I have been reading through Stephen Boyd's famous text book Convex optimization (PDF).
Regarding primal-dual interior point methods, §11.7.2 on page 612 states:
In the primal-dual interior-point method the iterates $x(k)$, $\lambda(k)$, and $\nu(k)$ are not necessarily feasible, except in the limit as the algorithm converges.
Note: $x$ is the primal variable, $\lambda$ and $\nu$ are the dual variables (Lagrange multipliers associated with the inequality and equality constraints, respectively).
There are two things I do not understand about the statement above, which is quite central to the primal-dual interior point method (Algorithm 11.2).

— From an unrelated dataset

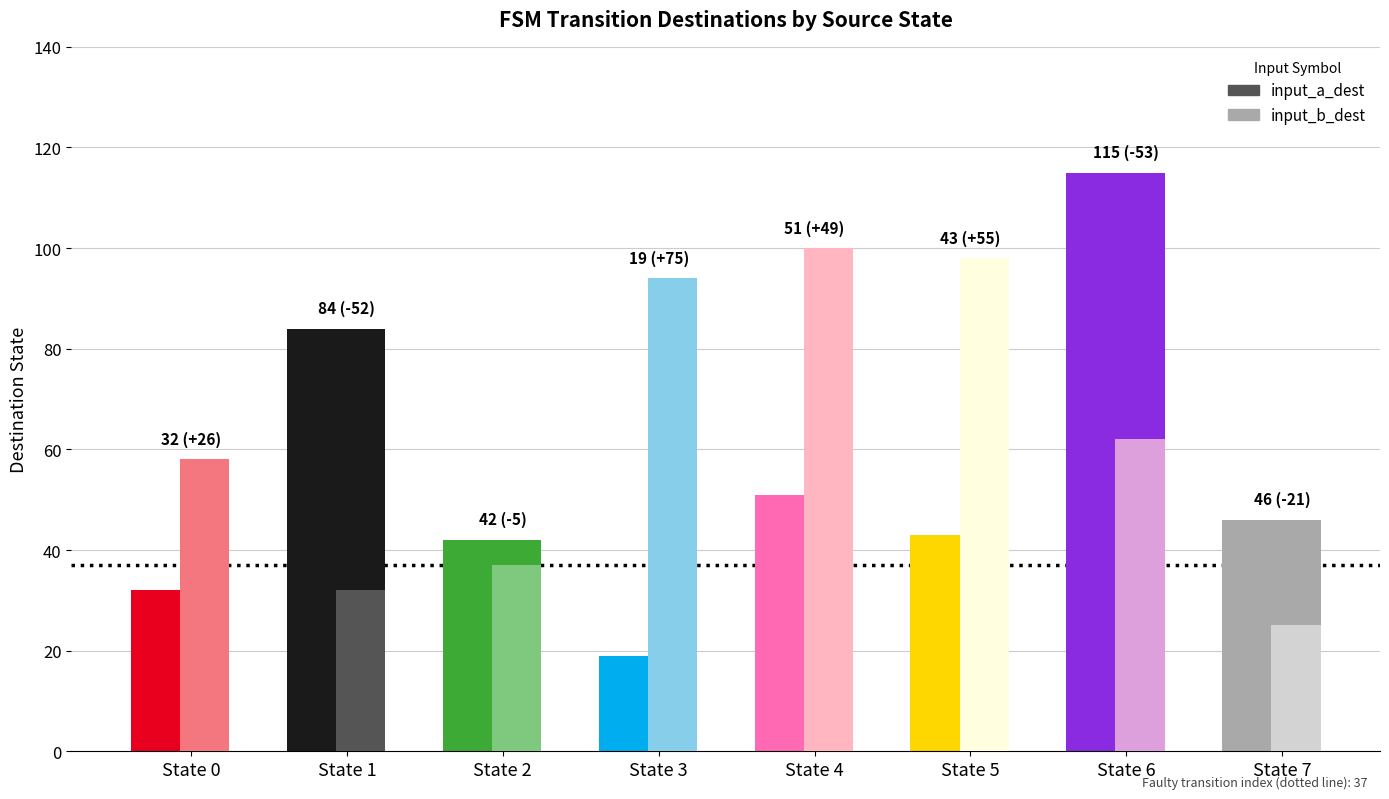

What is the maximum value shown in the chart?

115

First, how can the iterate $\nu(k)$ possibly be infeasible? The feasibility set of the dual variable $\nu$ is $\mathbb R^p$ (page 561), so any $\nu$ should be feasible. What am I missing?
Second, the initialization of the primal-dual interior-point method (Algorithm 11.2) is primal-feasible and dual-feasible (regarding $x$ and $\lambda$). Step 3 of the Algorithm (line search) guarantees that the next iterate will also be feasible (regarding $x$ and $\lambda$). Doesn't this imply that the iterates $x(k)$, $\lambda(k)$, and $\nu(k)$ are necessarily feasible?
Finally, why is the surrogate gap then required after all?